Current organisation contains files pertaining to models (rubhusModel.py, baselineModel.py
), trainers (trainerBaseline.py , trainerRubhus.py
) and some helper function file.
Repository
├── helper functions
├── models
└── trainers
After setting up the repository, it would contain dataset files as well.
git clone https://github.com/Akash-Sharma-1/Rubhus-Cross-Langauge-Clone-Detector.git
pip install -r requirements.txt
Note - Pytorch and Pytorch-Geometric (+ associated dependencies) versions must be installed in accordance the compatablity of Cuda version and operating system
The datasets which were used for experiments couldn't be uploaded to the repository due to file size limits.
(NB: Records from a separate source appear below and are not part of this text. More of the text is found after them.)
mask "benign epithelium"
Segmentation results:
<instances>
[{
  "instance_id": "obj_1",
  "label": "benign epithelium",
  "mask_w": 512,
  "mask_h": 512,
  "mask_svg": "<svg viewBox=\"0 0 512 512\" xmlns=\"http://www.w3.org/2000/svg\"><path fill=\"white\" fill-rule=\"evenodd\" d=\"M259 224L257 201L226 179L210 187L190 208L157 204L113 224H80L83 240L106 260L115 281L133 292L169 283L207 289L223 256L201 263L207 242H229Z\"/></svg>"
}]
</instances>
These files are to be downloaded and can be used independently for testing/running the models.
- Unzip the downloaded files and extract the datasets files.
- Place these extracted files in the root directory of this repository
- Dataset paths - After extraction of the dataset, clone pair files and non-clone pair text files must be stored in the root directory in a folder named 'CloneDetectionSrc'.
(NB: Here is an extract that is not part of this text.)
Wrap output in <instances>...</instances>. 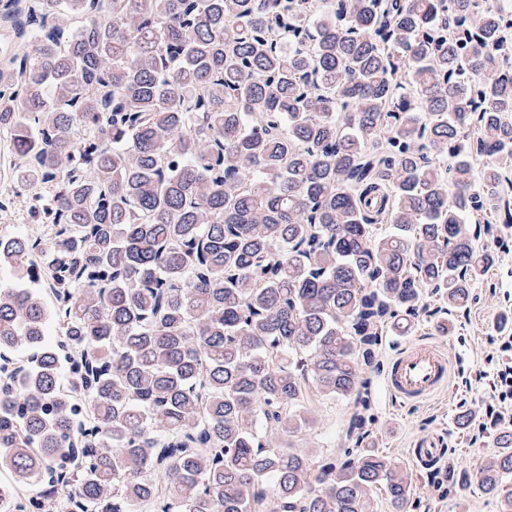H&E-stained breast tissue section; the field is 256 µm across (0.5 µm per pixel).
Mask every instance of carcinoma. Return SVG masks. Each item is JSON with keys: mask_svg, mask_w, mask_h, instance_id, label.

- Processed Data folder - A folder named 'cloneDetectionData' must be created in the root directory where all the processed data files will be stored for training the model
- Trained Models folder - A folder named 'cloneDetectionModels' must be created in the root directory where all the formed model files will be stored.
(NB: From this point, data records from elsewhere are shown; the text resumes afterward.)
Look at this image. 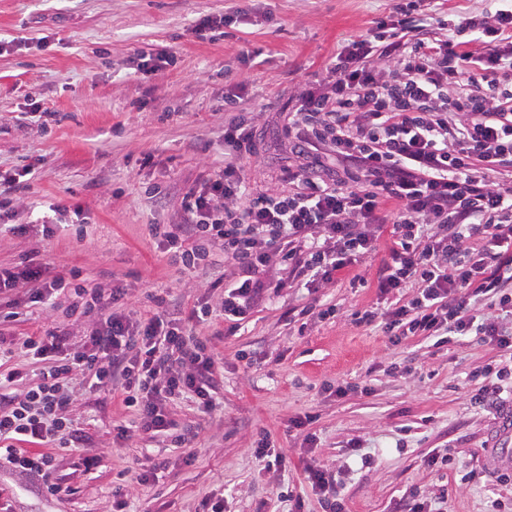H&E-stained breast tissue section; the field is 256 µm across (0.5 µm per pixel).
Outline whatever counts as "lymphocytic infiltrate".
Masks as SVG:
<instances>
[{"mask_svg": "<svg viewBox=\"0 0 512 512\" xmlns=\"http://www.w3.org/2000/svg\"><path fill=\"white\" fill-rule=\"evenodd\" d=\"M417 0L397 5V24L378 21L326 65L327 79L297 97L285 129L288 164L281 189L250 182L239 161L255 148L256 113H238L224 127V164L182 196L184 221L156 229L159 246L184 265L200 256L199 241L218 242L233 268L215 309L188 316L165 311L154 296L152 316L124 314L120 288H75L83 348L69 352L66 329L26 337L27 354L43 363L37 383L20 389L23 368L0 372V468L38 483L42 493L68 498L72 485L54 476L57 452L82 447L74 423L72 381L93 391L112 389L123 376L133 423L113 430L133 442L173 429L168 403L194 394L212 412L217 366L204 342L186 335L185 319L218 311L236 331L241 320L285 288L308 293L331 287L377 250L389 235L388 258L376 286L387 295L413 282L417 295L384 312L356 313L378 323L390 343L406 336H464L479 328L485 340L512 350V325L476 321L472 304L495 298L512 308V0H495L493 23L462 19L445 38L409 40ZM478 33L480 53L459 37ZM469 86L461 97L449 82ZM25 286L32 302L55 307L66 292L38 254L20 271L0 268V287ZM306 479L324 512H348L338 472L317 461Z\"/></svg>", "mask_w": 512, "mask_h": 512, "instance_id": "1", "label": "lymphocytic infiltrate"}]
</instances>
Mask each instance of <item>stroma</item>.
Masks as SVG:
<instances>
[{
  "mask_svg": "<svg viewBox=\"0 0 512 512\" xmlns=\"http://www.w3.org/2000/svg\"><path fill=\"white\" fill-rule=\"evenodd\" d=\"M238 0H0V175L24 174L20 201L0 207V264L15 266L40 252L62 274L79 273L87 286L128 294L126 312L153 314V292H167L184 309L214 303L204 282L224 271L220 247L207 245L197 271L172 263L157 247L156 224H177L174 197L224 162V123L232 96L258 112L261 151L243 162L274 187L288 163L281 130L307 81L325 75L331 56L392 14L397 0H249L234 29L195 38L199 16L221 13ZM172 45L156 71L137 73L129 59ZM49 216L51 228L36 224ZM16 224L25 233L13 232ZM391 241L357 274L362 288L341 280L324 289L336 305L327 319L304 313V292L281 290L255 308L235 335L221 317L190 323L207 341L220 370V402L211 414L193 399L170 405L172 418L197 431L188 446L166 434L117 443L114 422L131 420L120 394L81 392L74 418L87 437L86 452L100 455L96 470L81 472L77 454L59 451L56 473L78 487L76 496L49 499L29 481L0 470V512H102L113 483L130 469L167 467L139 486L129 512H197L208 495H223L228 512H287L281 497L306 488L302 436L290 418L316 419L315 458L346 474L350 512H393L403 497L448 494V512H491L493 501L512 503V481L487 469L485 452L512 441L498 433V410H474L470 399L484 384L482 370L511 357L481 337H450L441 345L423 336L391 344L379 327L354 323L351 314L386 309L377 271ZM23 310L6 328L17 342L15 363L37 377L42 365L20 344L40 326L65 325L73 344L83 329L65 307L45 310L23 290L0 294ZM346 395H337V388ZM270 431L288 457L282 471L266 469L251 448ZM448 449L458 463L435 471L422 458ZM369 464H361V457ZM475 472L464 481L466 472Z\"/></svg>",
  "mask_w": 512,
  "mask_h": 512,
  "instance_id": "1",
  "label": "stroma"
}]
</instances>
- Hyperparameters are defined inside the trainer files and can modified as per convenience.
The hyperparameter variables explanation table is as follows :
Var Name | Hyperparameter | Default Value |
---|---|---|
dim | Embedding size (dimension) for the model | 64 |
epochs | #Epochs for the training | 25 |
batch_size | Size of the data batch | 32 |
lamda | Regulariser | 0.001 |
use_unsup_loss | Usage of unsupervised loss in model training | True |
lr | Learning Rate (initial) | 0.001 |
optimizer | Optimizer of loss | Adam |
scheduler | Learning Rate Scheduler | ReduceLROnPlateau |
python3 trainerRubhus.py
python3 trainerBaseline.py
- In our experiments we have trained Rubhus and Baseline Models for Java Python Dataset and for C-Java Dataset separately.
- The hyperparameters used in the original experiments as well as in this source code are reported in the paper.
- We have used GTx 2080Ti GPU to run our experiments. The time analysis of the tool also has been reported in the paper.
If you are using this for academic work, we would be thankful if you could cite the following paper.
BIBTEX
@{,
author = {Nikita Mehrotra*, Akash Sharma*, Rahul Purandare},
title = {Improving Cross-Language Code CloneDetection via Code Representation Learning and Graph Neural Networks},
....
}